In 2001 and 2002, the federal Department of Housing and Urban Development awarded the CDC-KC nearly $3 million in grants to buy properties and demolish them. Kansas City lent the CDC-KC $1 million in late 2005 and another $200,000 in early 2006. The city also advanced $3.5 million in TIF funds in 2007. Threatt says Citadel Plaza has plenty of private backing as well, though he won't name names. Of the $80 million price tag, Threatt says, less than 6 percent will come from taxpayers.
Based on the scarred and trash-strewn landscape at 63rd Street and Prospect, Citadel has a way to go. But Threatt thinks his group deserves congratulations. This project, he says, is far more difficult than the typical shopping-center development. The typical developer, Threatt says, buys empty plots from a single owner and starts leveling the land. But the CDC-KC has had to knock on the doors of more than 150 houses and businesses, negotiate with scores of homeowners and banks, then tear down dozens of structures.
There are only a few properties left to be acquired, a handful of structures left to demolish.
"The risk is over," Threatt says. "They said it couldn't get done, and we've done it."
But that's far from the truth.
ill Threatt is a somber man who speaks with the slow, methodical cadence of a professor lecturing first-year students.
When it comes to the Citadel Plaza, Threatt deflects criticism with indignant certainty of the project's merits and his organization's progress.
Threatt has a long history in housing and public service. He worked for HUD in the late 1970s and early 1980s. As an associate superintendent for the Kansas City, Missouri, School District, he oversaw the security and management of the district's many buildings. He did consulting work for the CDC-KC before he stepped in as president in 2000.
But Threatt and the CDC-KC have some troubled spots on their development records.

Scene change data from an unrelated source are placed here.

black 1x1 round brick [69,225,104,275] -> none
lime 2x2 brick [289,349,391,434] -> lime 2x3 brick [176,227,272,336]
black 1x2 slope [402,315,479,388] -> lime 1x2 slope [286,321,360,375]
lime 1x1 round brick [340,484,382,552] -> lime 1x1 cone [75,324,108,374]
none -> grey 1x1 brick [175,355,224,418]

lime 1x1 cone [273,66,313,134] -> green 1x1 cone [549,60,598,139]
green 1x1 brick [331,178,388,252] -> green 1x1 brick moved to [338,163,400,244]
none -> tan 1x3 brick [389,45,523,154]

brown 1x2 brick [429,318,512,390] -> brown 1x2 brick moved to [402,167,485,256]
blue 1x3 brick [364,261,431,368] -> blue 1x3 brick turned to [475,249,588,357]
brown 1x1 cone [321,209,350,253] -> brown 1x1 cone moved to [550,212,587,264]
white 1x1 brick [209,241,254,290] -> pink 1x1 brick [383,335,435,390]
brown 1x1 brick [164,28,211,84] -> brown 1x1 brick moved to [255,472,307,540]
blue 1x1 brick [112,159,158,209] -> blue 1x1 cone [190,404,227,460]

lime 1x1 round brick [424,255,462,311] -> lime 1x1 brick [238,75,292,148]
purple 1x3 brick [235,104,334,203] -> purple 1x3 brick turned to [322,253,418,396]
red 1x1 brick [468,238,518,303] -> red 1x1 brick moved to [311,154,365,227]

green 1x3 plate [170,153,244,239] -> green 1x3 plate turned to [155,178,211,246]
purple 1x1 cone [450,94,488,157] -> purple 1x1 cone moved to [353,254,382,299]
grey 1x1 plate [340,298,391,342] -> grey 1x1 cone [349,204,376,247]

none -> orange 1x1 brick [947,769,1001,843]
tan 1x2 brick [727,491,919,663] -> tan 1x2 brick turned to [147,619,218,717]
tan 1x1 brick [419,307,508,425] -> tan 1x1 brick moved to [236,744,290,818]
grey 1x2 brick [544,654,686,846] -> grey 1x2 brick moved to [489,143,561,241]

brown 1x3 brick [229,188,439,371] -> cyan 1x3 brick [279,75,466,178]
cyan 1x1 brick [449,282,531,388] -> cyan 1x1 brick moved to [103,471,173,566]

In 1988, Threatt was a representative for a development company called 7th Street Investors. That year, the now-defunct Housing and Economic Development Financing Corporation (a nonprofit agency that managed the city's spending of federal housing funds) lent the group $82,000 to renovate two apartment buildings in the 5900 block of Benton Boulevard. The term of the loan was 15 years, but from 1988 to 2003, Threatt's investment group didn't make a single payment. In 2004, taxpayers recovered little more than half the amount when 7th Street Investors paid off $50,000 and the loan was settled.
Later, there were more loan problems. Shortly after he took the reins in 2000, Threatt says, city officials asked the CDC-KC to renovate an apartment building at 2901 East Linwood. The group used $102,000 of the city's federal housing money to buy the building and assess its rehab potential. In August 2004, though, the structure was placed on the city's dangerous-buildings list after neighbors complained about vagrants squatting there.
Nathan Pare, manager of the city's dangerous-buildings department, says that when the city inspected the property, the roof was shot, the foundation was separated and the building was wasting away from years of neglect.
For three years, city officials sent the CDC-KC letters, posted notifications on the structure itself and filed notices with Jackson County. "We never had any feedback from them whatsoever," Pare says of the CDC-KC.
In November, the city tore down the building at a cost to taxpayers of $21,825.
Around the same time that 2901 East Linwood went on the dangerous-buildings list, another CDC-KC property burned.
Carolyn Turner purchased a home on East 61st Street from the CDC-KC for $97,500 in 1999. But the CDC-KC hired a builder — Nelson Construction — that installed the wrong countertops in the kitchen, laid the wrong floor in the downstairs bathroom and hung octagonal windows in square holes.